Ünlü ressamımız Adnan Turani’nin geçen Ocak ve Şubat aylarında İsrail’de açılan resim sergisine gelince: 21.1 – 12.2.1964 tarihlerinde Tel Aviv’de Ramat Gandaki Bethzwi Galerisinde açılmış olan Turani resim sergisi İsrail sanat çevrelerinde büyük ilgi uyandırmıştır. Adnan Turani’nin sanatında özelliği, sırf kendine mahsus bir renk abstraksiyonu içinde yaratmaya muvaffak olduğu zengin ifade varyantlarıdır. Hattâ Turani’nin böylesine bir abstraksiyon karşısında içlenen seyircisinin hayal gücünü zedelememek için eserlerini adlandırmaktaki orijinal buluşu da düşünüş ve uygulayışın daha müzikal kökten beslendiği intibaına [izlenimine] yol açmaktadır. Mesela Turani, sanat yaratışlarının sırf renklerin abstraksiyonuna dayanan ifade gücünü, tıpkı bir müzikal motifin tematik işlenişi gibi değerlendirerek, eserlerini “Neşe üzerine varyasyonlar” diye vasıflandırmış, sonra da her tabloyu gene aynı kaynaktan gelen ayrı bir deyişle adlandırmıştır: Bir Avşar kilimi üzerine varyasyon, Sonu olmayan kırmızı, Marengin kuruluşu ve saire gibi.

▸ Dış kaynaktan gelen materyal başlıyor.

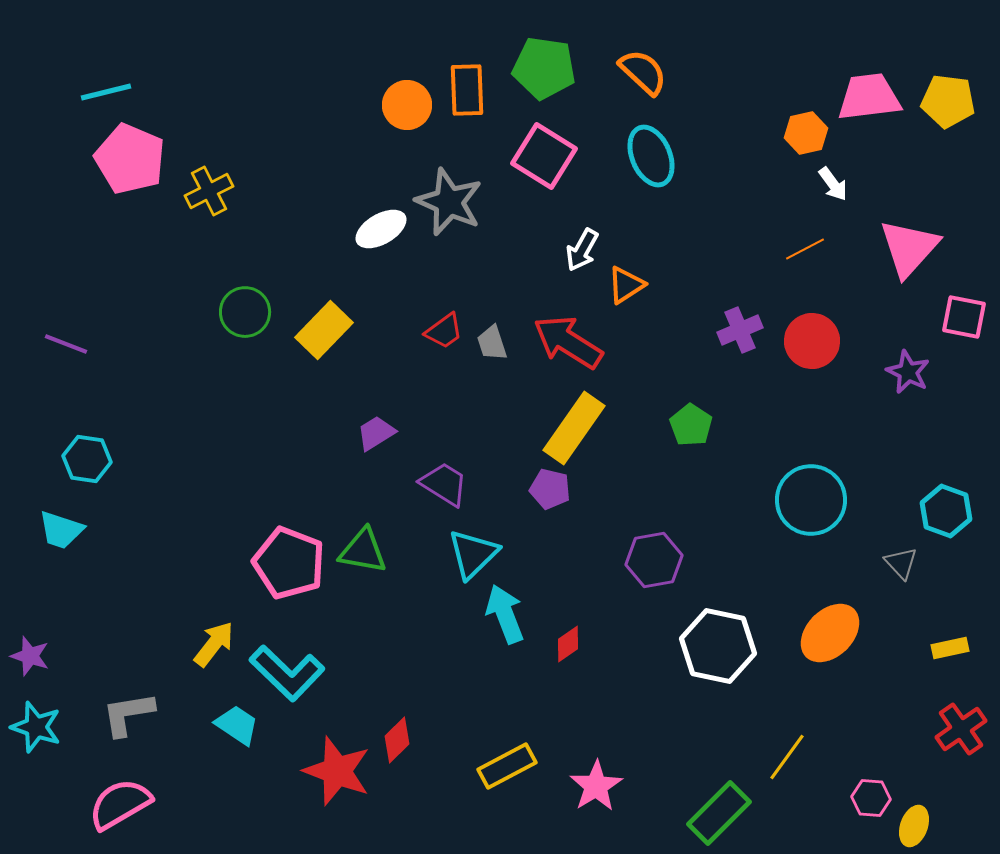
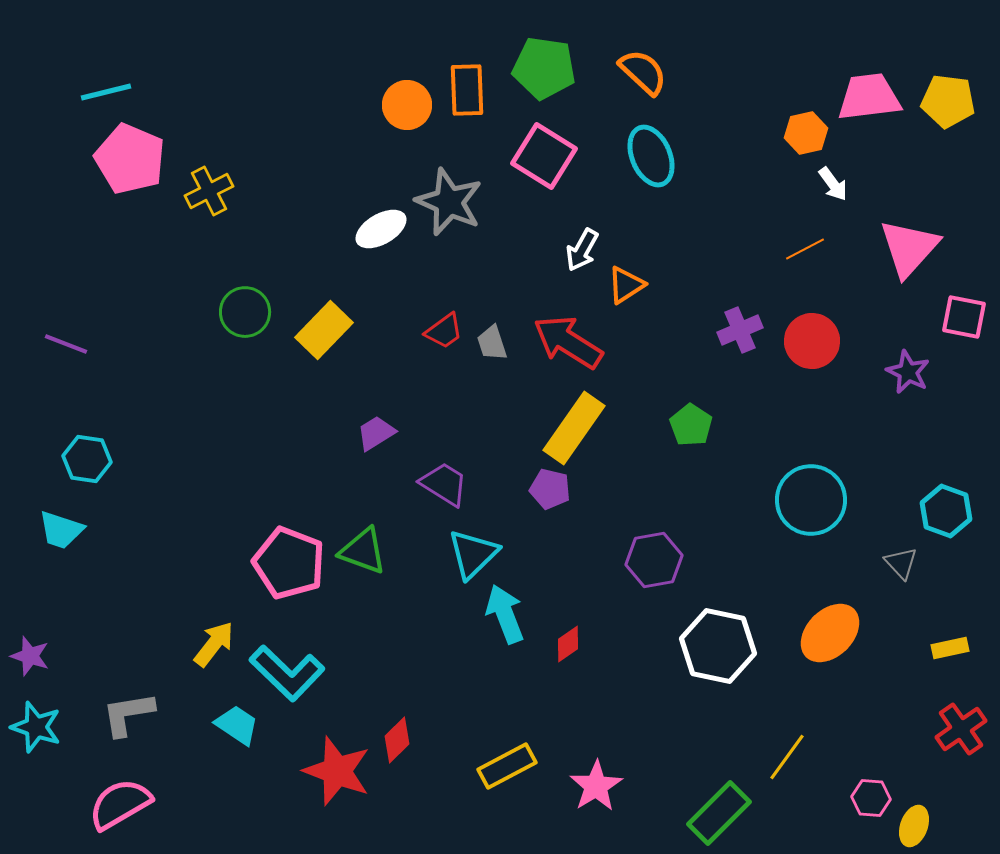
green triangle at (363, 551): rotated 10 degrees clockwise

Adnan Turani’nin memleketimizin İsrail Maslahatgüzarı sayın Elçi Rıfat Ayanlar’ın himayesinde açılmış olan Tel Aviv Resim Sergisi, Sanat Tenkitçileri Cemiyetinin teşebbüsü ile gerçekleştirilmiştir. Dışişleri Bakanlığımız ile İsrail’in Ankara Elçiliği bu alanda maddi manevi yardım ve ilgilerini esirgememişlerdir. Sergi, İsrail basınında önemli eleştirmelerin yayımlanmasına yol açmış ve Turani’nin bir eseri Elisabeth Rubinstein Müzesine kabul edilmiştir ki, aynı müzede yabancı ressam olarak yalnız Mathaien ve Tamajo’dan da birer tablo bulunmaktadır. Ankara’daki İsrail Elçiliğinin yayımladığı “İsrail Mektupları” adlı yıllık bültende, Turani’nin sergisi hakkında şöyle demektedir: “Sanat mahfillerinde ilgiyle karşılanan sergi hakkında gazetelerde sitayişkâr yazılar çıkmış ve ressam Adnan Turani’nin tekniği övülmüştür”.
Türk devrimi ilkelerini resim sanatımızla da dünyaya tanıtan ressam İhsan Cemal Karaburçak ile Adnan Turani’yi hepimiz için iftihar vesilesi olan başarılarından dolayı candan tebrik ederiz.